The process of fine-tuning AI on this archive allows for a generative synthesis of visual motifs, textures, and compositional structures, producing works that are at once deeply rooted in historical materiality and entirely novel. My approach is predicated on the belief that AI can serve as an instrument for recontextualizing historical narratives, challenging the colonial impulse to extract and categorize, and instead proposing an alternative mode of engagement, one that emphasizes continuity, transformation, and critical reflection.
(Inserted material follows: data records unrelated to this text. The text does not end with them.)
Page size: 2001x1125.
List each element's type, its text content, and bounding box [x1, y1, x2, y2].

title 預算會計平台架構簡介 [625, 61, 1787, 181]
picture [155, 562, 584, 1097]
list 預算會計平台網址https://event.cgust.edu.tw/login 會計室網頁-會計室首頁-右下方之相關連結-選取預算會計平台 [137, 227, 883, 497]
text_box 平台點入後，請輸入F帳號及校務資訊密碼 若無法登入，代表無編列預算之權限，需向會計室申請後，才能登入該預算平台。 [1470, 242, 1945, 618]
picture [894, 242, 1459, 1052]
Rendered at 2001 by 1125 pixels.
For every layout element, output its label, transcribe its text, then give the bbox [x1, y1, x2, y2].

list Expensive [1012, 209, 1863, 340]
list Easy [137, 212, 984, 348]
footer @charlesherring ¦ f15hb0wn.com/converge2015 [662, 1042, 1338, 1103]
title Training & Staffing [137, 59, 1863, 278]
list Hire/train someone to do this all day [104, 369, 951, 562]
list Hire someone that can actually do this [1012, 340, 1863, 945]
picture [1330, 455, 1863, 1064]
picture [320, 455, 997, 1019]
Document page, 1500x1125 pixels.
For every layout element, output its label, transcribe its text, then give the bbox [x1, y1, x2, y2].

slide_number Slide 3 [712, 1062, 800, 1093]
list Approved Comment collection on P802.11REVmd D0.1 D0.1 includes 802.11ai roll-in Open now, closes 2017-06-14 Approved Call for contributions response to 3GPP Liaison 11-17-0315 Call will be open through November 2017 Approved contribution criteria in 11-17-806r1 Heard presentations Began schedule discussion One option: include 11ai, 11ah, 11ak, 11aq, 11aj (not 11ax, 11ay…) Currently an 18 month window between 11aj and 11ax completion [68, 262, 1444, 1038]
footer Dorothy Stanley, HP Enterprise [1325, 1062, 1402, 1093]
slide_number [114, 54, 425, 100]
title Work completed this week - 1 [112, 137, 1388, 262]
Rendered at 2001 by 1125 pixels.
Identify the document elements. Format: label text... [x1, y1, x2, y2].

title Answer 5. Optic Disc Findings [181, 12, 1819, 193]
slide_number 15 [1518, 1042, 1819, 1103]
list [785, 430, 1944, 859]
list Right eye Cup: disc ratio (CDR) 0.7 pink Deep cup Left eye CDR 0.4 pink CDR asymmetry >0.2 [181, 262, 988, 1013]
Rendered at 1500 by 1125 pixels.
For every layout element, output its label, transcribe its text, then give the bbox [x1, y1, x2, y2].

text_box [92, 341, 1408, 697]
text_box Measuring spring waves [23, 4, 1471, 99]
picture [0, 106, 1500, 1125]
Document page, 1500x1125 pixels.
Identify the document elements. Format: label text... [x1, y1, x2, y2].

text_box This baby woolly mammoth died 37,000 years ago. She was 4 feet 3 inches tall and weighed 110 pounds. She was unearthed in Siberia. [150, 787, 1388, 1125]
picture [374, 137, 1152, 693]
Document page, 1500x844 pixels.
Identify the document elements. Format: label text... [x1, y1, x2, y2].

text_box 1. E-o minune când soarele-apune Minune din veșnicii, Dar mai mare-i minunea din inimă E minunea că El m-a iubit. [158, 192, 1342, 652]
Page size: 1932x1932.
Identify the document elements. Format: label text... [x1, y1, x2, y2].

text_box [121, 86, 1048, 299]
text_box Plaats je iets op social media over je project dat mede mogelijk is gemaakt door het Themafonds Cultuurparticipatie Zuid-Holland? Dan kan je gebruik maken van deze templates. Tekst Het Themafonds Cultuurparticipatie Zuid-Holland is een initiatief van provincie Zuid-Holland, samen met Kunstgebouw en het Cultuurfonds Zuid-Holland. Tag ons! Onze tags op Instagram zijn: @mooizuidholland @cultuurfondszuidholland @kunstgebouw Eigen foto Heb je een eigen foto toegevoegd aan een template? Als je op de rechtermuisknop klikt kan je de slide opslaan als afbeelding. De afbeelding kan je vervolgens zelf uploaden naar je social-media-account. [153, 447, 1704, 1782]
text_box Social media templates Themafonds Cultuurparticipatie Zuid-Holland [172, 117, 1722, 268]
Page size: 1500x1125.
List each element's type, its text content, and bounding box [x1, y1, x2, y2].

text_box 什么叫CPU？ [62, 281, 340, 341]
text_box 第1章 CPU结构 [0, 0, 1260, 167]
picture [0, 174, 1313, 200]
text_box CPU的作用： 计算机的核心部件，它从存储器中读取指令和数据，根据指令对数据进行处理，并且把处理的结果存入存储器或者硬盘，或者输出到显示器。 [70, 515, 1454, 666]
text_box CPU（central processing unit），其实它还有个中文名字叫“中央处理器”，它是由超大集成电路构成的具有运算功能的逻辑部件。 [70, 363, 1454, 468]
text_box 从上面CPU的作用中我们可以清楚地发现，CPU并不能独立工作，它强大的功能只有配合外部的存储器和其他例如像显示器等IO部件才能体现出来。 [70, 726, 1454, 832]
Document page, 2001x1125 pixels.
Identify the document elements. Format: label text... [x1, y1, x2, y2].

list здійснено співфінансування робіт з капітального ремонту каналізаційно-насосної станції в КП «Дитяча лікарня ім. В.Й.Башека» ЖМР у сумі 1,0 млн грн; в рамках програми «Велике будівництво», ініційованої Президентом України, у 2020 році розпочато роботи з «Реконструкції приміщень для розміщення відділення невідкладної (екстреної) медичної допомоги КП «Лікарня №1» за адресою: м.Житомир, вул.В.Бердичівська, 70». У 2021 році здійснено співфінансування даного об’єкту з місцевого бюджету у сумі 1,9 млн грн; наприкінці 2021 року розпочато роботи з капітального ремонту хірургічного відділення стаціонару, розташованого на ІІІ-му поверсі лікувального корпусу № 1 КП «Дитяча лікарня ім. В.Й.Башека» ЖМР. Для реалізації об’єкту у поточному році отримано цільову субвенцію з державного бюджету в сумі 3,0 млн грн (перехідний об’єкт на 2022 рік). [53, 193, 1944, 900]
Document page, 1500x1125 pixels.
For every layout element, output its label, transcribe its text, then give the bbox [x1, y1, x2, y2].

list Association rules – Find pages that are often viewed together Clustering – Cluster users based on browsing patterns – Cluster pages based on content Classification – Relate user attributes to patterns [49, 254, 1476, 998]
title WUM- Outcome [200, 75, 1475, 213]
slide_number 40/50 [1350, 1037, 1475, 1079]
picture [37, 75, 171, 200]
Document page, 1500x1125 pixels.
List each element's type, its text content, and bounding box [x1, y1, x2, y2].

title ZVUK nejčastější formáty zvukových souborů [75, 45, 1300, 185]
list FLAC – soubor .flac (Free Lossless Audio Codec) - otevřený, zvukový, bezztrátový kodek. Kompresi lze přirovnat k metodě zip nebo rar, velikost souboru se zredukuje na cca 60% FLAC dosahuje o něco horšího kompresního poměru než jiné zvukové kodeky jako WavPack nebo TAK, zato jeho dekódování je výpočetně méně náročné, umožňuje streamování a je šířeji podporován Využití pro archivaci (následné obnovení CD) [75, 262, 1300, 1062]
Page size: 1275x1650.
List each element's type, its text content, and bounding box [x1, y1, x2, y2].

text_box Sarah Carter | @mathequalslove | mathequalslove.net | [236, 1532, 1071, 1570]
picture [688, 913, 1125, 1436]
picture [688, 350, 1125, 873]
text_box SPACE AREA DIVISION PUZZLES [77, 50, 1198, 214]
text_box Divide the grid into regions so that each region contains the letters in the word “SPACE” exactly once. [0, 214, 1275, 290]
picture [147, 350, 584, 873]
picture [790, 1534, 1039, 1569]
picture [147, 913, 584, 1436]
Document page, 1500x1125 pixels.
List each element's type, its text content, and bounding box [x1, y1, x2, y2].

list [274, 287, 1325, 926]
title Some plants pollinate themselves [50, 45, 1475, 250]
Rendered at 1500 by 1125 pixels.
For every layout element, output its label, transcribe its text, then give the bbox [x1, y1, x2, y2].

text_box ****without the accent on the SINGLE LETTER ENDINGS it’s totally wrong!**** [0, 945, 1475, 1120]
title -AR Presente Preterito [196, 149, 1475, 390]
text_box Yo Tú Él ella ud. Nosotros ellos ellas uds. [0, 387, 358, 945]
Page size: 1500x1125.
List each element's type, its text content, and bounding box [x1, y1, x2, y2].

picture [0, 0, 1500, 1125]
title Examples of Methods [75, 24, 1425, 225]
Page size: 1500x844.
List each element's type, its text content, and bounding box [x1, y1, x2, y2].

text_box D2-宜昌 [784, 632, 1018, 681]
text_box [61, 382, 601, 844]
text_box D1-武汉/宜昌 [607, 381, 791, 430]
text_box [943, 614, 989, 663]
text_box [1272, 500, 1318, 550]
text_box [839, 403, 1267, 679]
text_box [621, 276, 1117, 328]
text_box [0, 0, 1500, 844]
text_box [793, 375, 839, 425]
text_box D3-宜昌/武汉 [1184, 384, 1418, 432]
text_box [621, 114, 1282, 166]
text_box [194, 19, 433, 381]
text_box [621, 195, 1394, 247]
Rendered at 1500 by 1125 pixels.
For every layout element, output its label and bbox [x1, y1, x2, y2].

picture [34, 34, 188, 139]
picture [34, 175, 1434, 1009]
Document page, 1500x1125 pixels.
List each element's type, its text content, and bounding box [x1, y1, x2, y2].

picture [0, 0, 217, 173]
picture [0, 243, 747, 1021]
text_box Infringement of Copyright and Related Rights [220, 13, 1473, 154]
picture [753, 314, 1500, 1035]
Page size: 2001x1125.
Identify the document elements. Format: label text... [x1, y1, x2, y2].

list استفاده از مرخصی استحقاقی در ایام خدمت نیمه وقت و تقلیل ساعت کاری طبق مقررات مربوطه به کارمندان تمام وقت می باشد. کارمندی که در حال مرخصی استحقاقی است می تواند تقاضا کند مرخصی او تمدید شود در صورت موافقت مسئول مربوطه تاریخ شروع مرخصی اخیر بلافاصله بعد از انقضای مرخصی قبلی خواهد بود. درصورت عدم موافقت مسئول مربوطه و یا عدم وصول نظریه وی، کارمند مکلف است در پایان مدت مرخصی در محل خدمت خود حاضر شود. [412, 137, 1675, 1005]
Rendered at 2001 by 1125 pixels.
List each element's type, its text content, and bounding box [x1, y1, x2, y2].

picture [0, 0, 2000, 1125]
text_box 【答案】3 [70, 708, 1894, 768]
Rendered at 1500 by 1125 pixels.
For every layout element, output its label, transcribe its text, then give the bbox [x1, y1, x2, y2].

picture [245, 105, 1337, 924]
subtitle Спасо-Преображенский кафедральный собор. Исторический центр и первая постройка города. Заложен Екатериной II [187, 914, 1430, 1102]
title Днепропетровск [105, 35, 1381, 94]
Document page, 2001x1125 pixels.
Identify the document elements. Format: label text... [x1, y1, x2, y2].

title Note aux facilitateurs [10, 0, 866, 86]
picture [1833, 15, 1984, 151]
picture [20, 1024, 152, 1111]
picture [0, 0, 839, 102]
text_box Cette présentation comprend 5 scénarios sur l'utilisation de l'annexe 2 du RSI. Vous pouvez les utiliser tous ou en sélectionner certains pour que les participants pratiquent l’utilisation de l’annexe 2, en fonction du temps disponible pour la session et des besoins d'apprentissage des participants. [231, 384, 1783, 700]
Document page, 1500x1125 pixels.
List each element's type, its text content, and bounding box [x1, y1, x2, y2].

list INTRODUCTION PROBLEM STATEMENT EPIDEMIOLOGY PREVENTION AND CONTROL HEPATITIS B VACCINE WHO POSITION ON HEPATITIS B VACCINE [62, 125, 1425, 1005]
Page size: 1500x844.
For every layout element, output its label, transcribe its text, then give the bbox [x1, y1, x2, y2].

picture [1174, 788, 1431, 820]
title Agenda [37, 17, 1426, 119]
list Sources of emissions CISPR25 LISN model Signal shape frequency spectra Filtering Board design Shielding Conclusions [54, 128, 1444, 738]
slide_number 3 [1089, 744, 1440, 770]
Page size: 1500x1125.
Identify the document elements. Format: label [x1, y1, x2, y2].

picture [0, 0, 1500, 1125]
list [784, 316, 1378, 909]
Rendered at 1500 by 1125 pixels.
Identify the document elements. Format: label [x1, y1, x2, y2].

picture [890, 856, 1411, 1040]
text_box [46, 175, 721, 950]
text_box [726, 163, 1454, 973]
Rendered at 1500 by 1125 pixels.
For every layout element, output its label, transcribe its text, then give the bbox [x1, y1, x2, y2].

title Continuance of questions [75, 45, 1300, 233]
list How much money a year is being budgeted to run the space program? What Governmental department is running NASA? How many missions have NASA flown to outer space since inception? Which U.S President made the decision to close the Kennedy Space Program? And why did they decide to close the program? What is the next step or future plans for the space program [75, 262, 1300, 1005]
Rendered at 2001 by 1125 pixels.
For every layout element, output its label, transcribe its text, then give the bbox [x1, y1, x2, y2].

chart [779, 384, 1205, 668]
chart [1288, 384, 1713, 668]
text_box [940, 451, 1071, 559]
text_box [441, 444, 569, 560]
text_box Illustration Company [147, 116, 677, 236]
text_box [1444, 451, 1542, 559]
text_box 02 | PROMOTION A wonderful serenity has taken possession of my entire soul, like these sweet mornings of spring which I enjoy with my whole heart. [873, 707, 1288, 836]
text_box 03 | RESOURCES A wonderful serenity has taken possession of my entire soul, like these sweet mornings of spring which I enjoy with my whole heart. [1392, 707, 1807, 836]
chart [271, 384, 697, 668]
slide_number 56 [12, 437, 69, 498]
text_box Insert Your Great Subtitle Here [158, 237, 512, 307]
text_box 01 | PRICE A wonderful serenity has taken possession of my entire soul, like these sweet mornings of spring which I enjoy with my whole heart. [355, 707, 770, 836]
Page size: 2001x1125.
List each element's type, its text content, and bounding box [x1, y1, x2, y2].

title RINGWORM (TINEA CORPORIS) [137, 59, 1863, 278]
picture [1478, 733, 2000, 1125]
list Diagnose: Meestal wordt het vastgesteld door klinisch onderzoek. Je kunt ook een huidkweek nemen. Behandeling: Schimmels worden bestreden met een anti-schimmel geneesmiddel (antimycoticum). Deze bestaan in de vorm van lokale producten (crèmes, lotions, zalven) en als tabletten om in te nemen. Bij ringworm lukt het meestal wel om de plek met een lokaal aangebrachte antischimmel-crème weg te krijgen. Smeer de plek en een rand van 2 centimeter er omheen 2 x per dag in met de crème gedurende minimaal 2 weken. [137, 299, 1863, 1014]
The importance of the archive in this process cannot be overstated. It is both an epistemological framework and a methodological apparatus, structuring not only what the model generates but also how it generates. Unlike traditional datasets assembled for AI training, which often rely on indiscriminate large-scale data scraping, my archive is deliberately curated, emphasizing specificity over volume, historical resonance over statistical neutrality. This intentionality in dataset construction ensures that the AI does not merely mimic but responds, adapting to the visual and conceptual lexicon embedded in the archival materials.
Moreover, the archive operates as a counterpoint to the hegemonic structures of knowledge production that have historically dictated what is preserved and what is erased. By integrating materials that speak to histories of colonialism, extraction, and technological mediation, the generated compositions interrogate the politics of visibility and absence. The process, in this sense, is not one of passive reproduction but of active historiographic intervention, an attempt to articulate a space where artistic memory and algorithmic synthesis converge to reveal new aesthetic and critical possibilities. The digital ledger, immutable and decentralized, offers a contemporary alternative to the archival impulse, ensuring that these generated images and the histories they encapsulate resist erasure in a rapidly shifting digital ecology.
The archive's role extends further into my ongoing project, PLANT, where it serves as the foundational layer for constructing immersive backgrounds that contextualize the fragile botanical specimens at the heart of the work. By embedding these AI-generated environments with the textures, motifs, and visual lexicon of my historical archive, the PLANT project foregrounds the tension between preservation and disappearance, reinforcing the delicate interplay between human intervention and natural fragility. This synthesis of AI and archival material transforms each generated composition into a site of memory, where endangered species are not only depicted but conceptually situated within broader narratives of ecological precarity and historical continuity.